Amin hatte Glück - er wohnt in einem Haus für Flüchtlinge. Dort kann er sich abends aufwärmen und ein paar Stunden schlafen. Mitten in der Nacht stellt er sich dann wieder am Lageso an. Dort haben sich die Helfer inzwischen auch bei der Verpflegung auf die Kälte eingestellt: Statt sommerlichen Sandwiches mit Tomate-Mozzarella bekommen die Flüchtlinge täglich eine heiße Suppe oder einen Eintopf. Dennoch dringt die Caritas auf einen besseren Kälteschutz: Der Senat müsse das Verfahren so ändern, dass Flüchtlinge in ihren Unterkünften auf die Registrierung warten können.

Problem Impfschutz

Ein weiterhin ungelöstes Problem ist der Impfschutz. Zwar veröffentlichte die Ständige Impfkommission (Stiko) des Robert-Koch-Instituts jüngst ein Konzept für ein Mindest-Impfangebot gegen Krankheiten wie Tetanus, Diphtherie, Keuchhusten, Kinderlähmung, Mumps, Röteln oder Windpocken.

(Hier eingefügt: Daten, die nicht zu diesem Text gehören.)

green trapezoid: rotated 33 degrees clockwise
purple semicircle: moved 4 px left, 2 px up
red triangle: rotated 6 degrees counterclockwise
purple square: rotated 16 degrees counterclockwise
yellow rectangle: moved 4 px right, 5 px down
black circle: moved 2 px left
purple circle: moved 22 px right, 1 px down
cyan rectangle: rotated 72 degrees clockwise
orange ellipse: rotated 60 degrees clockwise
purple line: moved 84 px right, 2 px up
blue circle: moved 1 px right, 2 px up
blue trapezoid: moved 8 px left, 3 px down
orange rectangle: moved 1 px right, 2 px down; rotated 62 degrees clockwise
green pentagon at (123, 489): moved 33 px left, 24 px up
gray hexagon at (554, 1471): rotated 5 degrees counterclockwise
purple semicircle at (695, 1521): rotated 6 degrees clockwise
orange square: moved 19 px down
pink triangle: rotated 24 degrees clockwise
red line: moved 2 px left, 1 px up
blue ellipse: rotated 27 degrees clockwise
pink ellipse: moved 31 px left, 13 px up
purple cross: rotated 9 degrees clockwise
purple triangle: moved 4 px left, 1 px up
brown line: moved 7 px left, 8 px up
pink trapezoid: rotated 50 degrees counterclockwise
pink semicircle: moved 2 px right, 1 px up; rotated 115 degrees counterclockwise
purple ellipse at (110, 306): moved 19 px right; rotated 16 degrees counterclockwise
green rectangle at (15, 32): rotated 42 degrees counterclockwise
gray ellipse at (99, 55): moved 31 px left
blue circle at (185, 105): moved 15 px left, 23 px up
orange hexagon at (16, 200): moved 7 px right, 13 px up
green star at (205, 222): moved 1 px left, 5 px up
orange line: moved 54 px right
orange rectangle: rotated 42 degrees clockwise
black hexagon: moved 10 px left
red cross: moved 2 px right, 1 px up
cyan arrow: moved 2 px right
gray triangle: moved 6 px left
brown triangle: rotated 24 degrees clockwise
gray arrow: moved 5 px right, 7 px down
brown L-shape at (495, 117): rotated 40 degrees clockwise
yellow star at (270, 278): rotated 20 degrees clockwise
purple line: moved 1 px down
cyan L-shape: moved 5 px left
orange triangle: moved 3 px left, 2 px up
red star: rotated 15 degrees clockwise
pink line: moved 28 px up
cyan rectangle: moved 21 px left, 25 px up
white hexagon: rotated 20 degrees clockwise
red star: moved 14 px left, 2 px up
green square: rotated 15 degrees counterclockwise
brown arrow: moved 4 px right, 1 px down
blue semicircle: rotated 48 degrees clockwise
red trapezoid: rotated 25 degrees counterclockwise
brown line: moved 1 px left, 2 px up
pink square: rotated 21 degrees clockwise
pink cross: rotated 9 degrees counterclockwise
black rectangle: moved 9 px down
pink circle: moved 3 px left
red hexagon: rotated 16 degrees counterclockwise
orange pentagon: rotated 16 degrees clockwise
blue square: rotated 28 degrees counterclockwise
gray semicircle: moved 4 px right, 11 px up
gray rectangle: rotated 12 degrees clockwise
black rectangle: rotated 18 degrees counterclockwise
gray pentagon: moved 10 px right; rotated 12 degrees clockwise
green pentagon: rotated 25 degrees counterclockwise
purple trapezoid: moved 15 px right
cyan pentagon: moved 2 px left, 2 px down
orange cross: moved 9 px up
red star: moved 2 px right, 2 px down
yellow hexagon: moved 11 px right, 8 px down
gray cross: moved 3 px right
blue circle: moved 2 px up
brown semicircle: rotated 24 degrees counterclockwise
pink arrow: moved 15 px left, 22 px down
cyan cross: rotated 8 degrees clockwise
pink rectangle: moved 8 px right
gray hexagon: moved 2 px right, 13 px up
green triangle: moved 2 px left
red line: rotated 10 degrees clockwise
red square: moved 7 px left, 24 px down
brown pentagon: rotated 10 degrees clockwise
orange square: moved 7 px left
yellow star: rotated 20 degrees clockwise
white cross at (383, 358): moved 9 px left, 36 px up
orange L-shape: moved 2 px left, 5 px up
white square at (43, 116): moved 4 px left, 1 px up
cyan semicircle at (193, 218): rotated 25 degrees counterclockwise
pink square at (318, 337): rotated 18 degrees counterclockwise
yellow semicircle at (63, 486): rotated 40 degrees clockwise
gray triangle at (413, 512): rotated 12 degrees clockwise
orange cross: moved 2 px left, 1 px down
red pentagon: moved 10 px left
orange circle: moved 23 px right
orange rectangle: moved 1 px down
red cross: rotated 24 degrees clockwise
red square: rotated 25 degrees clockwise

Doch derzeit drängt die Zeit vor allem mit Blick auf den Schutz vor möglichen Grippewellen.

Obwohl die Temperaturen stetig fallen, sind die Gesundheitsministerien mehrerer Länder, darunter Rheinland-Pfalz und Saarland, noch im Prüfstadium, wie sie vor allem Risikogruppen in Erstaufnahmeeinrichtungen impfen können, etwa Schwangere, ältere und chronisch kranke Flüchtlinge.

Warnung vor Grippewelle

Bereits Anfang September hatte die Gesellschaft für Virologie (GfV) vor einem hohen Influenza-Risiko in Flüchtlingsheimen gewarnt. Laut GfV-Präsident Thomas Mertens steht der Influenza-Impfstoff in ausreichender Menge zur Verfügung. Der Ulmer Virologe betont, das Problem sei vor allem logistischer Natur. Wenn man im November mit dem Impfen anfangen wolle, hätten schon jetzt konkrete Pläne vorliegen müssen.

In Flüchtlingsunterkünften tätige Ärzte zeigen sich besorgt. "Schon bei einer normalen Grippeepidemie sind die Arztpraxen überlastet - da will ich mir nicht vorstellen, was passiert, wenn das hier ausbricht", warnt der im saarländischen Heusweiler niedergelassene Kinderarzt Thomas Albrecht. Mit mehreren Kollegen hat er eine Gesundheitsversorgung in der zentralen Landesaufnahmeeinrichtung Lebach aufgebaut. Die Arbeitsbedingungen seien jedoch nicht gut: Es fehle an ausreichenden Kühlungsmöglichkeiten für Medizin und an medizinischem Equipment.